**EXERCISE INSTRUCTIONS**
A – Copy the passage of the article on violence against children from "Youth face unprecedented" up to and including "children has warned.".
B – Go on with the news article about the UN envoy's warning on violence against children, starting after its final sentence.
EXTRACT PROVIDED START
Youth face unprecedented wave of violence: UN envoy

GENEVA (AFP): Young people are facing an unprecedented wave of violence and sexual abuse caused by war, climate change, hunger and displacement, the UN special representative on violence against children has warned.

“Children are not responsible for war. They are not responsible for the climate crisis. And they are paying a huge price,” said Najat Maalla M’jid, the Special Representative of the United Nations Secretary-General on Violence against Children. “Violence against children has reached unprecedented levels, caused by multifaceted and interconnected crises,” she said.

M’jid, a pediatrician from Morocco, will present a damning report at a UN meeting on Thursday showing that brutal violence against children is widespread and that technology is facilitating crimes against young people like never before. “Ending violence is possible, and it makes economic sense,” M’jid told AFP, stressing that many people worldwide are committed to ending the scourge. “The problem is how we can support them, to bring all these (solutions) to scale.”

But the situation is dire, as her grim report shows. At the end of 2022, more than 450 million children lived in conflict areas, 40 percent of the 120 million displaced people at the end of April were children and 333 million children live in extreme poverty. This is compounded by the more than 1 billion children who are at high risk of being affected by climate change, which M’jid calls a risk multiplier.
EXTRACT PROVIDED END
MATERIAL PROVIDED START
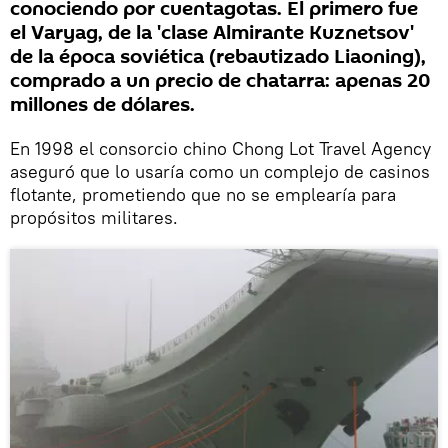
conociendo por cuentagotas. El primero fue
el Varyag, de la 'clase Almirante Kuznetsov'
de la época soviética (rebautizado Liaoning),
comprado a un precio de chatarra: apenas 20
millones de dólares.
En 1998 el consorcio chino Chong Lot Travel Agency
aseguró que lo usaría como un complejo de casinos
flotante, prometiendo que no se emplearía para
propósitos militares.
MATERIAL PROVIDED END
**RESPONSES TO THE EXERCISE**
A –
Youth face unprecedented wave of violence: UN envoy

GENEVA (AFP): Young people are facing an unprecedented wave of violence and sexual abuse caused by war, climate change, hunger and displacement, the UN special representative on violence against children has warned.

B –
Suicide is the fourth leading cause of death among 15 to 19 year olds, with 46,000 people between the ages of 10 and 19 committing suicide every year.

‘Parents of the future’

Child marriage is a widespread scourge, M’jid warns, with as many as 640 million victims of the practice. According to a separate UNICEF report, as many as 370 million women and girls have been victims of rape or other sexual violence during childhood.

“Children can become victims of child exploitation, online or offline. They can be victims of child labor, of slavery, of many things… including children in armed conflict,” M’jid said. She warned that as fighting and lawlessness become entrenched in several societies worldwide, such as Sudan and Haiti, “violence becomes normal.”

“If your children experience violence since early childhood and only see that… how do you deal with this?”

Violence against children has a ripple effect: it harms their mental health, harms their education and hinders their productivity later in life, the report says. “Even if you look at it from the perspective of costs, in some countries it amounts to 11 percent of national GDP,” M’jid warned.

The solution lies in a coordinated approach to public spending, involving business and civil society, and involving children themselves, she said. But tight budgets and the rise of conservative policies on sexual health and reproductive rights threaten to hamper efforts to combat violence against children, M’jid warned.

“The issue of the far-right wing and conservatism in many countries will also hinder some forms of action on sexual reproductive health (and) gender issues,” M’jid said. “We are facing a very difficult moment,” she added. “These children will be the parents of the future generation.”